■ PASSAGE SHOWN
After studying the first set of sentences (either common or bizarre) in the first room (either Room A or Room B), participants were asked to follow the experimenter to a second room located on a different floor of the Psychology building for another cognitive test. During this phase, participants studied the other set of sentences, also on the computer. They read this set of sentences under the guise that this was a different type of test. After studying and rating this set of sentences, participants were led to a third room for the recall test. This third room was also dissimilar from Rooms A and B; here, participants sat in a small waiting area with four seats and were given clipboards to hold.

In the together-recall condition, participants were asked to recall as many capitalized words as they could from the sentences that they had seen earlier from either the reading comprehension or the imagery experiments. They were reminded that they had read some sentences in the room on the second floor of the building, where they had taken a particular type of test, and other sentences in the room on the fourth floor, where they had taken a different test. The experimenter emphasized that the participants should try to recall words from any of the sentences presented in either of the rooms.

[Bounding boxes with keypoints]

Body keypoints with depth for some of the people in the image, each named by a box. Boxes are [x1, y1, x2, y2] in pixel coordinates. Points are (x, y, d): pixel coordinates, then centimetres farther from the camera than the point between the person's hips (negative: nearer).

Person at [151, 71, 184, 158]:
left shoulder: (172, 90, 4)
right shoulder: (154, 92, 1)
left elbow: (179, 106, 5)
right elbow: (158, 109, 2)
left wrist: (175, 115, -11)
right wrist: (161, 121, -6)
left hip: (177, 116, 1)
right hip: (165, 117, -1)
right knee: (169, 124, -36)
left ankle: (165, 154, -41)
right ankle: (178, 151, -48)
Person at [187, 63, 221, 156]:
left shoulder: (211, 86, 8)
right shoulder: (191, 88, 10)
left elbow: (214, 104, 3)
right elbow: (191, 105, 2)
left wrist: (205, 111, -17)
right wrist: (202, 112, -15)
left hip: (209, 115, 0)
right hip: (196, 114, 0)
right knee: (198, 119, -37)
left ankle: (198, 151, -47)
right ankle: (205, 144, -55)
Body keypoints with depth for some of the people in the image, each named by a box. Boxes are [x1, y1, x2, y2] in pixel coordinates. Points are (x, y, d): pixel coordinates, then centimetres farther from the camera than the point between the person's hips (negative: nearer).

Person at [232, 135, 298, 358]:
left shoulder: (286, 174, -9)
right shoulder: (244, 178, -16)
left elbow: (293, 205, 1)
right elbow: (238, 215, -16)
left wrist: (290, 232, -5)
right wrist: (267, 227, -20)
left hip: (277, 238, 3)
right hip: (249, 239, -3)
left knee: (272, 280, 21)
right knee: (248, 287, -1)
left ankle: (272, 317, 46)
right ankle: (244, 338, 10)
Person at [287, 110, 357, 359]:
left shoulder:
---
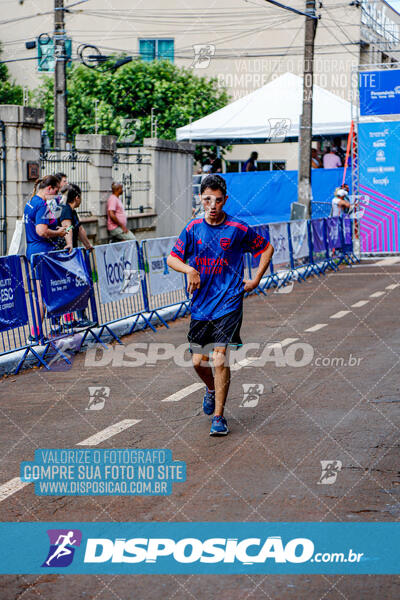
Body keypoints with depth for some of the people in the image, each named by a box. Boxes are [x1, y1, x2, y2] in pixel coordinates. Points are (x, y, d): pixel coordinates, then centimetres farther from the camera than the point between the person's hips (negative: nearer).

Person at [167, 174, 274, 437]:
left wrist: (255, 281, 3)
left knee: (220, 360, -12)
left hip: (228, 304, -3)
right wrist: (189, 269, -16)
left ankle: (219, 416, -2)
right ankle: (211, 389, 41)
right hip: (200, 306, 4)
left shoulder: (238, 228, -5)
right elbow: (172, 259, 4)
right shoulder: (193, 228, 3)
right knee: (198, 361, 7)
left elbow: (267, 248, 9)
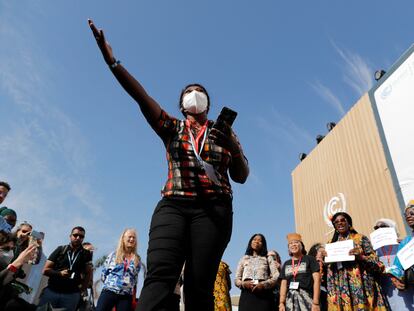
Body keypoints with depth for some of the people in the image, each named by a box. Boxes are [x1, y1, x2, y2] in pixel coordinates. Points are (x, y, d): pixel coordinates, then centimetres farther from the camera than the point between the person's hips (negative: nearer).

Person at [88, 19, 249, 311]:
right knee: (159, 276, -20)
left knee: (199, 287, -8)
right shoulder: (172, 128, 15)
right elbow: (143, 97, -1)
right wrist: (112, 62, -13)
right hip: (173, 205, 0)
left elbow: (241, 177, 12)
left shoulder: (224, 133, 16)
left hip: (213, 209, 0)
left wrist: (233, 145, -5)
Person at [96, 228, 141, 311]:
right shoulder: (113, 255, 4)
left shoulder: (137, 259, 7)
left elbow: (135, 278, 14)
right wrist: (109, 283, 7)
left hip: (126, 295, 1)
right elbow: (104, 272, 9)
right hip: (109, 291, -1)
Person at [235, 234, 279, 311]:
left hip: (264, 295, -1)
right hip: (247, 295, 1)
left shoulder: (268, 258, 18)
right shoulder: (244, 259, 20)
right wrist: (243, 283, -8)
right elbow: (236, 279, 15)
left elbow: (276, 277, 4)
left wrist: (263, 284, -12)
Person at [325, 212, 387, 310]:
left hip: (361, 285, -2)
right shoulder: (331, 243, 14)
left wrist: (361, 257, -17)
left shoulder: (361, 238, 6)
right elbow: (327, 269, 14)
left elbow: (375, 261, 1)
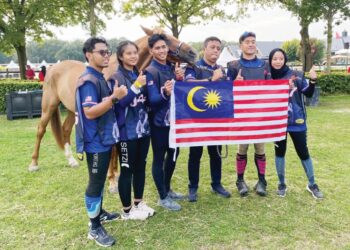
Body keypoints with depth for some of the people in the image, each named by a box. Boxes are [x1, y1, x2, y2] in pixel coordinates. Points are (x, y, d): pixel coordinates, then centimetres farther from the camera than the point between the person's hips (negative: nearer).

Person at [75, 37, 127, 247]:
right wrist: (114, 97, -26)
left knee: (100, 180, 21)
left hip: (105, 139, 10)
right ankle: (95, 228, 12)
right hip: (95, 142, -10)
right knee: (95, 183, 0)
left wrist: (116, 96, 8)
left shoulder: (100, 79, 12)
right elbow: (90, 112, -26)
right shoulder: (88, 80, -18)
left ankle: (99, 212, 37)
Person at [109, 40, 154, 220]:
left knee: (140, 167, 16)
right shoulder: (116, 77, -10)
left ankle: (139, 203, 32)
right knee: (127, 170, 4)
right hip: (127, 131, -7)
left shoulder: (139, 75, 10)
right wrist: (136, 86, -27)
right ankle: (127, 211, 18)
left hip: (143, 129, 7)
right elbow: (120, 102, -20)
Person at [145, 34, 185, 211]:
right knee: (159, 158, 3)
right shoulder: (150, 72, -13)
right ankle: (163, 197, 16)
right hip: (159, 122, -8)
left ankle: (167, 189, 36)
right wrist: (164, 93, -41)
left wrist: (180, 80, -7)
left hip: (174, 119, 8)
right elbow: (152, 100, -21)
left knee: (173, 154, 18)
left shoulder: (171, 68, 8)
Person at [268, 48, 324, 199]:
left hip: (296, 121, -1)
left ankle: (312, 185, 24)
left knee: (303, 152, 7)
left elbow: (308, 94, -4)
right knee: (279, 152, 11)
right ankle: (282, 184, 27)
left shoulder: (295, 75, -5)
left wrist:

■ WORK INSTRUCTIONS
Print the full passage above on the sentence recall procedure, word for word.

■ SOLUTION FOR THIS TASK
After studying the first set of sentences (either common or bizarre) in the first room (either Room A or Room B), participants were asked to follow the experimenter to a second room located on a different floor of the Psychology building for another cognitive test. During this phase, participants studied the other set of sentences, also on the computer. They read this set of sentences under the guise that this was a different type of test. After studying and rating this set of sentences, participants were led to a third room for the recall test. This third room was also dissimilar from Rooms A and B; here, participants sat in a small waiting area with four seats and were given clipboards to hold.

In the together-recall condition, participants were asked to recall as many capitalized words as they could from the sentences that they had seen earlier from either the reading comprehension or the imagery experiments. They were reminded that they had read some sentences in the room on the second floor of the building, where they had taken a particular type of test, and other sentences in the room on the fourth floor, where they had taken a different test. The experimenter emphasized that the participants should try to recall words from any of the sentences presented in either of the rooms.